Também aqui a atitude humana próxima do mundo animal é realçada por meio de
alusões ao mundo da natureza. Num dia de pescaria, Bento Porfírio, ao confidenciar ao
Primo seu caso com a prima de-Lourdes, é assassinado pelo marido da moça, que
escutara toda a conversa sem ser visto. É morto pelas costas: uma morte traiçoeira, assim
como a natureza traiçoeira do rio em que pescavam:

“Ali, há uma gameleira, digna de druidas e bardos, e, na coisa água,


passante, correm girinos, que comem larvas de mosquitos, piabas taludas, que
devem comer os girinos, timburés ruivos, que comem muitas piabinhas, e
traíras e dourados, que brigam para poder comer tudo quanto é filhote de
timburé.”
***
Ao voltar à fazenda do Tio Emílio, o Primo encontra Maria Irma na companhia de
Armanda. Os dois imediatamente se apaixonam: “De você...sempre gostei.
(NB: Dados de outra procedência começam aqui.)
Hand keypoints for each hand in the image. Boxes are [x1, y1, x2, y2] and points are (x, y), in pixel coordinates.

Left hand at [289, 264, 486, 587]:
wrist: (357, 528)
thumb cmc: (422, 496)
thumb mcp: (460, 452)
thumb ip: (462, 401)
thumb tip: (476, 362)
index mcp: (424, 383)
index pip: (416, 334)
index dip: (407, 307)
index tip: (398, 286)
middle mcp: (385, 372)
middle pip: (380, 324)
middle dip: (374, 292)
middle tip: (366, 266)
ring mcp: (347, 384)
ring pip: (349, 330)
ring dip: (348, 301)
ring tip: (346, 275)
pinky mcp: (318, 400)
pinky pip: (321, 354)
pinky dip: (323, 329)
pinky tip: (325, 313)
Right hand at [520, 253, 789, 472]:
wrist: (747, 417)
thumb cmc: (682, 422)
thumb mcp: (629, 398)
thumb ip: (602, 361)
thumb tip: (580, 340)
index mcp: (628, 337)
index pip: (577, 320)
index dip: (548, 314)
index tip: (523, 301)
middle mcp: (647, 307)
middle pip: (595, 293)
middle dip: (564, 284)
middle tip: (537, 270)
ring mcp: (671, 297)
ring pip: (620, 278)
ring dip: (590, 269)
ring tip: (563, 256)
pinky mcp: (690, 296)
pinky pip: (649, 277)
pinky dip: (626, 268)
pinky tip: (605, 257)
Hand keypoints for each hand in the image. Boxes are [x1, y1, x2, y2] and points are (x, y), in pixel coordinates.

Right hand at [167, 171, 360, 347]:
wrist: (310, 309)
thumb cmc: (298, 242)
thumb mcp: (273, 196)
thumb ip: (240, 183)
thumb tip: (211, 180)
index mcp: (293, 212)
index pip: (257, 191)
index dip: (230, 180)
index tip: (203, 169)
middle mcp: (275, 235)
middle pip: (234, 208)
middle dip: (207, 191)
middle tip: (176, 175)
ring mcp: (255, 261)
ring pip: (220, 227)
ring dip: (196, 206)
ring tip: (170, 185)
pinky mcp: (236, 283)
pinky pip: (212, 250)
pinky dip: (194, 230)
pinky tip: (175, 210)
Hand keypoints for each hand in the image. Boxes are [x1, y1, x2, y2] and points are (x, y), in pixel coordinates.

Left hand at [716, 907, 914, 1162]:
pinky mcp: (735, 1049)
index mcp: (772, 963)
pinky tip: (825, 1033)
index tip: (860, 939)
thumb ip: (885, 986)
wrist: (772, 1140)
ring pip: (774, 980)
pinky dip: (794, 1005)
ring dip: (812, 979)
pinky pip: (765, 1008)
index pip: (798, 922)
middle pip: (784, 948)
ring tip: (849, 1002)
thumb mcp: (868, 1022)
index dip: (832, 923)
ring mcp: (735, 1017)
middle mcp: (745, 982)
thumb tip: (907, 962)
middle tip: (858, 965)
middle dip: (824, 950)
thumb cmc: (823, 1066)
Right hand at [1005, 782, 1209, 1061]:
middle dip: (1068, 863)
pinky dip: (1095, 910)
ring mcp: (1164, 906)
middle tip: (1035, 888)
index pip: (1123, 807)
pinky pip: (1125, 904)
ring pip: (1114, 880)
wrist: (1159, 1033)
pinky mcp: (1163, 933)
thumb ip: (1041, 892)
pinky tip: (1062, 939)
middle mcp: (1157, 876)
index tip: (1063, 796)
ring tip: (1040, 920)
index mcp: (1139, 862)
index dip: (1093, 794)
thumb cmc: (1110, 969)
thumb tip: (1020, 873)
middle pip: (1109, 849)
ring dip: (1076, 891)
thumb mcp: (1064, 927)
Sempre!
Antes de saber que você existia...”. E Armanda: “É com você que eu vou casar”. Maria
Irma é Ísis, a deusa-pássaro que conduz os dois a um encontro já predestinado.
Numa leitura superficial, a novela poderia parecer mais uma história de
desencontro amoroso, tendo como pano de fundo o coronelismo no sertão mineiro das
décadas de 30 e 40. Longe disso, a história fala de algo muito mais amplo e ultrapassa o
regionalismo para se impor como uma história universal, propondo um olhar sobre a
condição humana.
Toda forma de violência que permeia a novela – seja nas lutas pelo poder, seja no
adultério seguido de assassinato, seja ainda no sofrimento causado por um amor não
correspondido, é apresentada nos mesmos termos que a violência encontrada na natureza,
na briga de galos, no rio traiçoeiro habitado por traíras. É uma violência que ganha
terreno frente à incapacidade humana em estabelecer certos códigos de civilidade, que
permitiriam uma convivência mais harmoniosa. Nesse sentido, a obra não apenas
incorpora elementos externos, mas faz uso deles na criação de uma lógica interna
extremamente trabalhada, que lhe confere o status de obra de arte.

Bibliografia

ROSA, Guimarães. “Minha gente”. In: Sagarana. Rio de Janeiro, Nova Fronteira, 2001,
57ª Edição.
Dicionário de Mitologia Greco-Romana. São Paulo, Abril Cultural, 1973.
CANDIDO, Antonio. Literatura e Sociedade. São Paulo, Publifolha, 2000, 8ª Edição.
HOLANDA, Sergio Buarque de. “O homem cordial”. In: Raízes do Brasil. São Paulo,
Companhia das Letras, 1997, 3ª Edição.